Developing an algorithm for computing an optimal alignment that consists of
similarity blocks separated by difference blocks.
3. String matching
3.1 Finding exact string matches between sequences
A lookup table for finding exact matches of words of length w and its extension for
finding exact matches of strings of lengths in a multiple of w.
Or suffix trees and arrays for finding exact matches of strings of any length.
3.2 Finding approximate string matches between sequences
A word model of 1's and 0's with 1 indicating a match and 0 for "don't care".
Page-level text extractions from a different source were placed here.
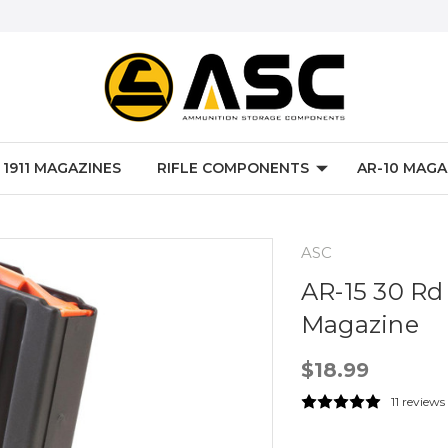
P 1911 MAGAZINES
RIFLE COMPONENTS
AR-10 MAGA
ASC
AR-15 30 Rd 
Magazine
$18.99
11 reviews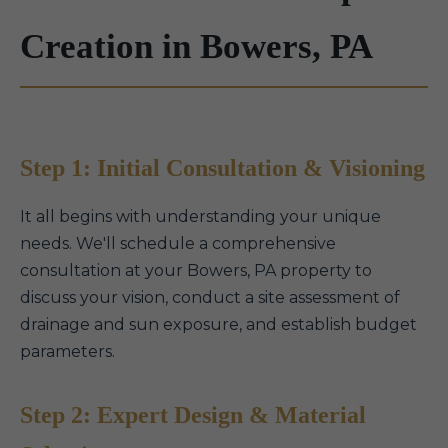
Creation in Bowers, PA
Step 1: Initial Consultation & Visioning
It all begins with understanding your unique
needs. We'll schedule a comprehensive
consultation at your Bowers, PA property to
discuss your vision, conduct a site assessment of
drainage and sun exposure, and establish budget
parameters.
Step 2: Expert Design & Material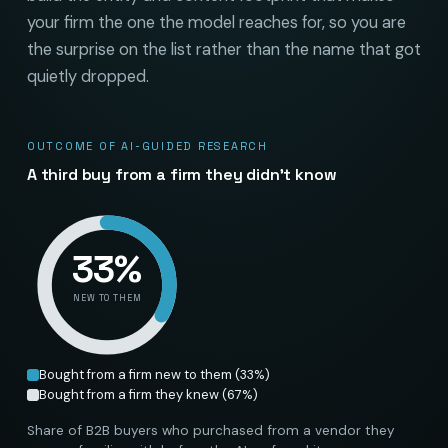
your firm the one the model reaches for, so you are
the surprise on the list rather than the name that got
quietly dropped.
OUTCOME OF AI-GUIDED RESEARCH
A third buy from a firm they didn’t know
33
%
NEW TO THEM
Bought from a firm new to them
(
33
%)
Bought from a firm they knew
(
67
%)
Share of B2B buyers who purchased from a vendor they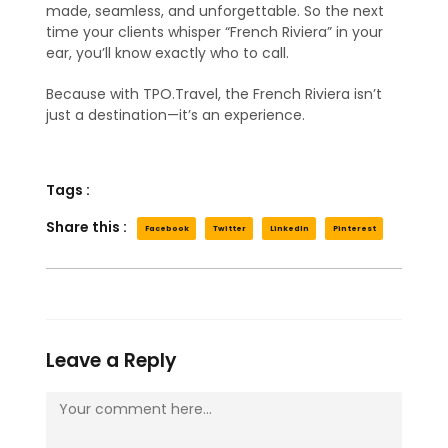
made, seamless, and unforgettable. So the next
time your clients whisper “French Riviera” in your
ear, you’ll know exactly who to call.
Because with TPO.Travel, the French Riviera isn’t
just a destination—it’s an experience.
Tags :
Share this :
Facebook
Twitter
LinkedIn
Pinterest
Leave a Reply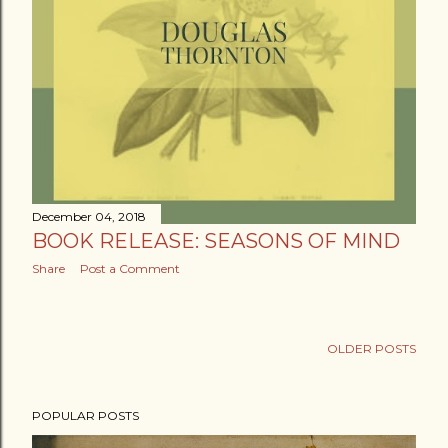
December 04, 2018
BOOK RELEASE: SEASONS OF MIND
Share
Post a Comment
OLDER POSTS
POPULAR POSTS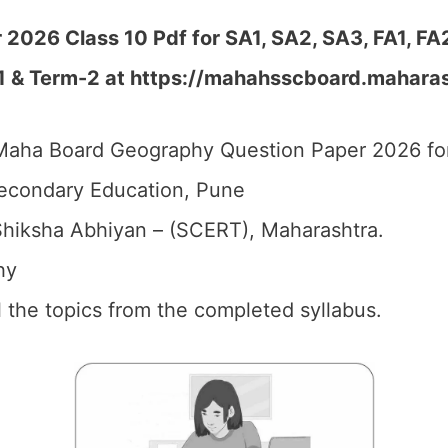
026 Class 10 Pdf for SA1, SA2, SA3, FA1, FA
-1 & Term-2 at https://mahahsscboard.maharas
aha Board Geography Question Paper 2026 for
econdary Education, Pune
hiksha Abhiyan – (SCERT), Maharashtra.
hy
ll the topics from the completed syllabus.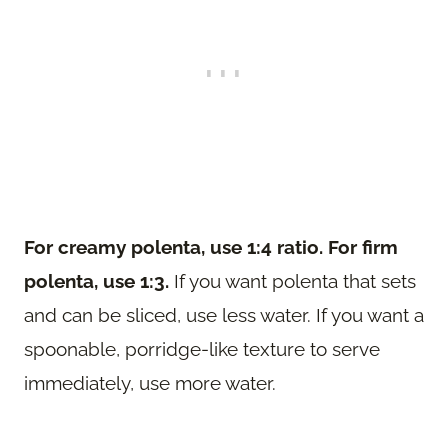
For creamy polenta, use 1:4 ratio. For firm
polenta, use 1:3.
If you want polenta that sets
and can be sliced, use less water. If you want a
spoonable, porridge-like texture to serve
immediately, use more water.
Use of a lookup table for finding approximate word matches under a word model.
4. Fast sequence comparison and database search methods
4.1 Limitations of alignment algorithms on whole genome sequences
4.2 Computing high-scoring segment pairs (HSPs) based on finding string matches.
4.3 Dynamic programming algorithm for computing high-scoring chains of HSPs.
5. Construction of substitution matrices
5.1 Construction of PAM matrices based on an evolutionary model
5.2 Construction of Blosum matrices based on sequence similarity
6. Reconstruction of phylogenetic trees
6.1 Computation of evolutionary distances between sequences.
6.2 A distance method for building a phylogenetic tree.
7. Multiple sequence alignment
7.1 A sum-of-pair scoring scheme for a multiple sequence alignment.
7.2 Limitation of a dynamic programming algorithm for building a multiple sequence alignment.
7.3 A progressive alignment method for building a multiple alignment of sequences based on
a phylogenetic tree of the sequences.
8. Genome assembly
8.1 Terms in genome assembly
Base sequences, quality values, pairs of reads from the ends of DNA segments,
overlaps, the layouts and consensus sequences of contigs, and scaffolds.
8.2 Algorithm for quickly computing overlaps between sequences
8.3 Algorithm for building the layouts of contigs
8.4 Algorithm for building scaffolds of contigs
8.5 Algorithm for generating the consensus sequences of contigs.